--- INSTRUCTIONS FOR THE TASK ---
The full listing, returned exactly and free of pictures, is the expected answer.

--- PROVIDED DATA ---
++++++++++

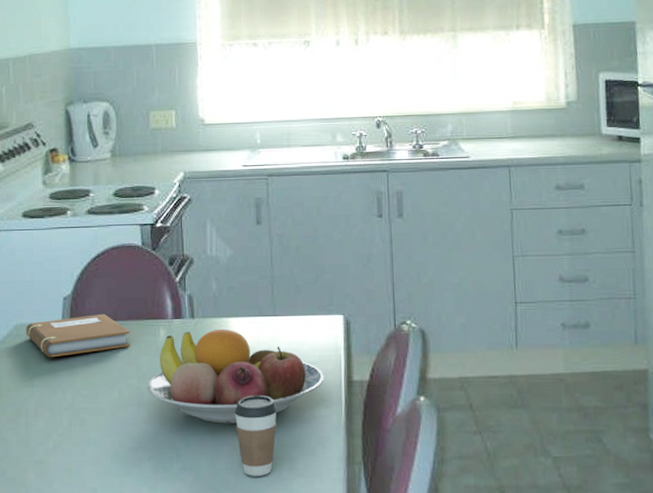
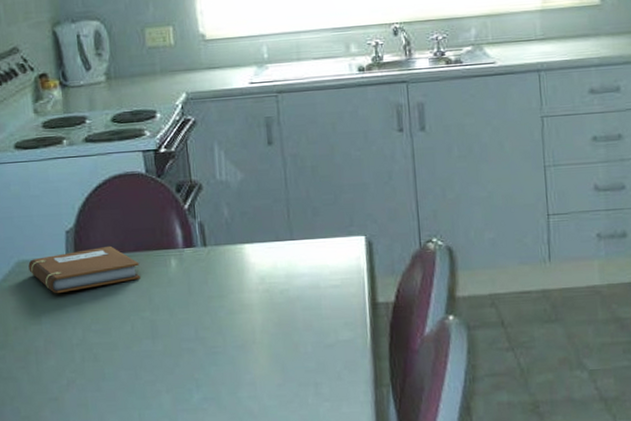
fruit bowl: present [146,328,324,424] -> none [160,255,347,353]
coffee cup: present [234,396,277,476] -> none [254,322,300,403]

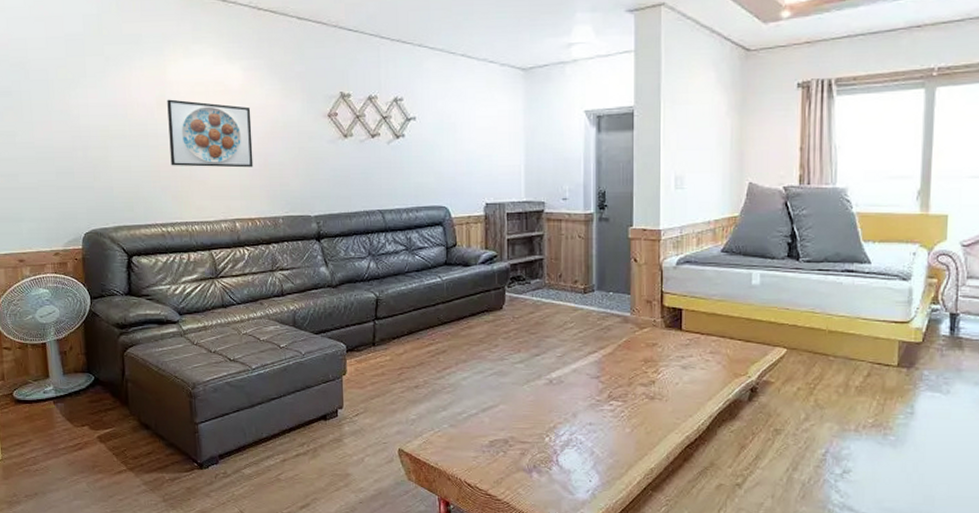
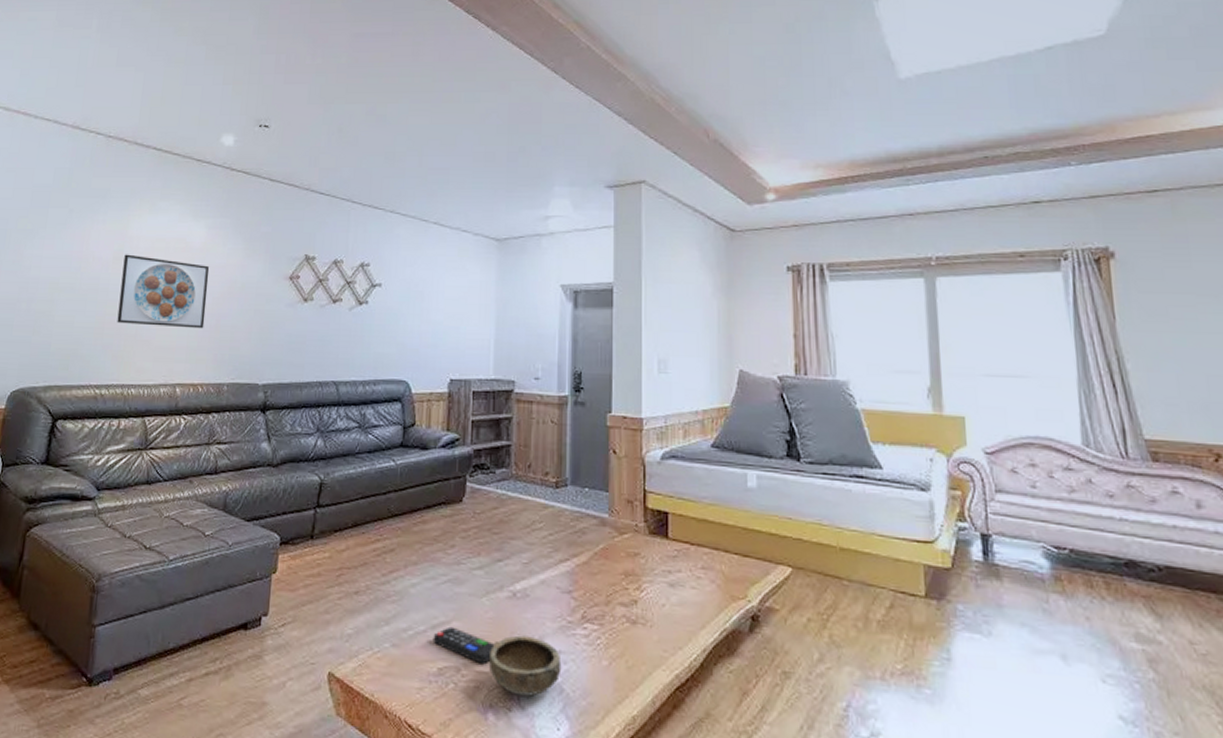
remote control: none [484,409,536,437] -> present [432,626,495,665]
bowl: none [531,413,592,458] -> present [488,635,562,697]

++++++++++

--- TASK ANSWER ---
fruit bowl: present [146,328,324,424] -> none [160,255,347,353]
coffee cup: present [234,396,277,476] -> none [254,322,300,403]

remote control: none [484,409,536,437] -> present [432,626,495,665]
bowl: none [531,413,592,458] -> present [488,635,562,697]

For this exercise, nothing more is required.